[EXERCISE DIRECTIONS]:
Word for word, give the listing below again.

----

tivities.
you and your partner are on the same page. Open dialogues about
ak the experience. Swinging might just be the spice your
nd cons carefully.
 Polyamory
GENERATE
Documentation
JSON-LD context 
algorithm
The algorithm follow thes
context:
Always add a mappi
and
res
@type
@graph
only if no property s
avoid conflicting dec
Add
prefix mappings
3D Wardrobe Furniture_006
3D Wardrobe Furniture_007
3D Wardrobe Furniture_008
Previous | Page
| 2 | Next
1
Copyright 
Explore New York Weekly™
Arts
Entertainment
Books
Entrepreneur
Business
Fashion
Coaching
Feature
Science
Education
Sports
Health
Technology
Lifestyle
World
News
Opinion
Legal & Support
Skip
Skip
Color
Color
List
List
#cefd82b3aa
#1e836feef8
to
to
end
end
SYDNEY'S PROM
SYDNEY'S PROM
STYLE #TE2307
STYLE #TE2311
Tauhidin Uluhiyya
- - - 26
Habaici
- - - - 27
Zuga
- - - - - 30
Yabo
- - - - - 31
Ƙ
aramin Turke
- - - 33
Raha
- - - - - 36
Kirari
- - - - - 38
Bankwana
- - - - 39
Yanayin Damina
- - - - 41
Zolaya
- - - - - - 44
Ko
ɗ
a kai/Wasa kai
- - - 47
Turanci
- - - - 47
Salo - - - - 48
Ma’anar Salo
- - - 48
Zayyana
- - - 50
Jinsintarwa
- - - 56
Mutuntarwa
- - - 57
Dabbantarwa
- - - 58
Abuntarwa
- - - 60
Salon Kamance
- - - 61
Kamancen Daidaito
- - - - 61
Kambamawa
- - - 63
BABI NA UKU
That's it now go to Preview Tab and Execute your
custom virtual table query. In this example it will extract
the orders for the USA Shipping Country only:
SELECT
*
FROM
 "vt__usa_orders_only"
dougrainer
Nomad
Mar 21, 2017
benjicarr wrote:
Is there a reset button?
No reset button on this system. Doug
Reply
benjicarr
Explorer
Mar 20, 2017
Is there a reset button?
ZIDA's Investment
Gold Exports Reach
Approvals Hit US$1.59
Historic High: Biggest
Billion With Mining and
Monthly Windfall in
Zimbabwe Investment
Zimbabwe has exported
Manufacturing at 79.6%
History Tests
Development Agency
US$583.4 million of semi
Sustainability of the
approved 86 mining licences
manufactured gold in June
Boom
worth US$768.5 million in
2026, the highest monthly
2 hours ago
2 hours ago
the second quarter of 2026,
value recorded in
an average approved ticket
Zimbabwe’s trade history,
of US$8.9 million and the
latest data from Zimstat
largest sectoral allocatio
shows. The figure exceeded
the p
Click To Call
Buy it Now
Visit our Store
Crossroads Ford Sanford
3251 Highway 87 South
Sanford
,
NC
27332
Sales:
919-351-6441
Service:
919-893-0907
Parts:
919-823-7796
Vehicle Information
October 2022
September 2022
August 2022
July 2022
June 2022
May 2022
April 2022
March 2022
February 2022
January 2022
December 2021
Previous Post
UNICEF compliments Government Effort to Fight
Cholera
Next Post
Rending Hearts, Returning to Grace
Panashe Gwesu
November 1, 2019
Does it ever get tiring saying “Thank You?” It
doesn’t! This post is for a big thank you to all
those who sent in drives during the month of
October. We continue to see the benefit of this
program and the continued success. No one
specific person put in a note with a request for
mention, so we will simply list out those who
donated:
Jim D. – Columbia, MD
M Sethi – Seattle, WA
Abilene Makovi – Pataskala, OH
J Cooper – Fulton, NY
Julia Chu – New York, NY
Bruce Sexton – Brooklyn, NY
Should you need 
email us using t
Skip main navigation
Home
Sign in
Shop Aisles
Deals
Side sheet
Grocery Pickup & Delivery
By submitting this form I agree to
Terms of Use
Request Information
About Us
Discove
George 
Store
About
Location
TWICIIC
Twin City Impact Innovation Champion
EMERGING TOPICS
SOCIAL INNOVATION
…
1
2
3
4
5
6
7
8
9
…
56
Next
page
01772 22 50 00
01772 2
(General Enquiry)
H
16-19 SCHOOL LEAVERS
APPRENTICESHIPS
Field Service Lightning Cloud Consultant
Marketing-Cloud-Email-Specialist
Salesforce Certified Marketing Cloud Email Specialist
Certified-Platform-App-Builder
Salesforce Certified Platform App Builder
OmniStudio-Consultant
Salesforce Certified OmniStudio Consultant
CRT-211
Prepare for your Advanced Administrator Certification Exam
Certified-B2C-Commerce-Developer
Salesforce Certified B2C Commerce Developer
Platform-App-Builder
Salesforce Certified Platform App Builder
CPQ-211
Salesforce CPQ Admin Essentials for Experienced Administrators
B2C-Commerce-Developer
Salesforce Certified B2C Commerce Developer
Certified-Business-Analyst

----

[FINISHED TASK]:
tivities.
you and your partner are on the same page. Open dialogues about
ak the experience. Swinging might just be the spice your
nd cons carefully.
 Polyamory
GENERATE
Documentation
JSON-LD context 
algorithm
The algorithm follow thes
context:
Always add a mappi
and
res
@type
@graph
only if no property s
avoid conflicting dec
Add
prefix mappings
3D Wardrobe Furniture_006
3D Wardrobe Furniture_007
3D Wardrobe Furniture_008
Previous | Page
| 2 | Next
1
Copyright 
Explore New York Weekly™
Arts
Entertainment
Books
Entrepreneur
Business
Fashion
Coaching
Feature
Science
Education
Sports
Health
Technology
Lifestyle
World
News
Opinion
Legal & Support
Skip
Skip
Color
Color
List
List
#cefd82b3aa
#1e836feef8
to
to
end
end
SYDNEY'S PROM
SYDNEY'S PROM
STYLE #TE2307
STYLE #TE2311
Tauhidin Uluhiyya
- - - 26
Habaici
- - - - 27
Zuga
- - - - - 30
Yabo
- - - - - 31
Ƙ
aramin Turke
- - - 33
Raha
- - - - - 36
Kirari
- - - - - 38
Bankwana
- - - - 39
Yanayin Damina
- - - - 41
Zolaya
- - - - - - 44
Ko
ɗ
a kai/Wasa kai
- - - 47
Turanci
- - - - 47
Salo - - - - 48
Ma’anar Salo
- - - 48
Zayyana
- - - 50
Jinsintarwa
- - - 56
Mutuntarwa
- - - 57
Dabbantarwa
- - - 58
Abuntarwa
- - - 60
Salon Kamance
- - - 61
Kamancen Daidaito
- - - - 61
Kambamawa
- - - 63
BABI NA UKU
That's it now go to Preview Tab and Execute your
custom virtual table query. In this example it will extract
the orders for the USA Shipping Country only:
SELECT
*
FROM
 "vt__usa_orders_only"
dougrainer
Nomad
Mar 21, 2017
benjicarr wrote:
Is there a reset button?
No reset button on this system. Doug
Reply
benjicarr
Explorer
Mar 20, 2017
Is there a reset button?
ZIDA's Investment
Gold Exports Reach
Approvals Hit US$1.59
Historic High: Biggest
Billion With Mining and
Monthly Windfall in
Zimbabwe Investment
Zimbabwe has exported
Manufacturing at 79.6%
History Tests
Development Agency
US$583.4 million of semi
Sustainability of the
approved 86 mining licences
manufactured gold in June
Boom
worth US$768.5 million in
2026, the highest monthly
2 hours ago
2 hours ago
the second quarter of 2026,
value recorded in
an average approved ticket
Zimbabwe’s trade history,
of US$8.9 million and the
latest data from Zimstat
largest sectoral allocatio
shows. The figure exceeded
the p
Click To Call
Buy it Now
Visit our Store
Crossroads Ford Sanford
3251 Highway 87 South
Sanford
,
NC
27332
Sales:
919-351-6441
Service:
919-893-0907
Parts:
919-823-7796
Vehicle Information
October 2022
September 2022
August 2022
July 2022
June 2022
May 2022
April 2022
March 2022
February 2022
January 2022
December 2021
Previous Post
UNICEF compliments Government Effort to Fight
Cholera
Next Post
Rending Hearts, Returning to Grace
Panashe Gwesu
November 1, 2019
Does it ever get tiring saying “Thank You?” It
doesn’t! This post is for a big thank you to all
those who sent in drives during the month of
October. We continue to see the benefit of this
program and the continued success. No one
specific person put in a note with a request for
mention, so we will simply list out those who
donated:
Jim D. – Columbia, MD
M Sethi – Seattle, WA
Abilene Makovi – Pataskala, OH
J Cooper – Fulton, NY
Julia Chu – New York, NY
Bruce Sexton – Brooklyn, NY
Should you need 
email us using t
Skip main navigation
Home
Sign in
Shop Aisles
Deals
Side sheet
Grocery Pickup & Delivery
By submitting this form I agree to
Terms of Use
Request Information
About Us
Discove
George 
Store
About
Location
TWICIIC
Twin City Impact Innovation Champion
EMERGING TOPICS
SOCIAL INNOVATION
…
1
2
3
4
5
6
7
8
9
…
56
Next
page
01772 22 50 00
01772 2
(General Enquiry)
H
16-19 SCHOOL LEAVERS
APPRENTICESHIPS
Field Service Lightning Cloud Consultant
Marketing-Cloud-Email-Specialist
Salesforce Certified Marketing Cloud Email Specialist
Certified-Platform-App-Builder
Salesforce Certified Platform App Builder
OmniStudio-Consultant
Salesforce Certified OmniStudio Consultant
CRT-211
Prepare for your Advanced Administrator Certification Exam
Certified-B2C-Commerce-Developer
Salesforce Certified B2C Commerce Developer
Platform-App-Builder
Salesforce Certified Platform App Builder
CPQ-211
Salesforce CPQ Admin Essentials for Experienced Administrators
B2C-Commerce-Developer
Salesforce Certified B2C Commerce Developer
Certified-Business-Analyst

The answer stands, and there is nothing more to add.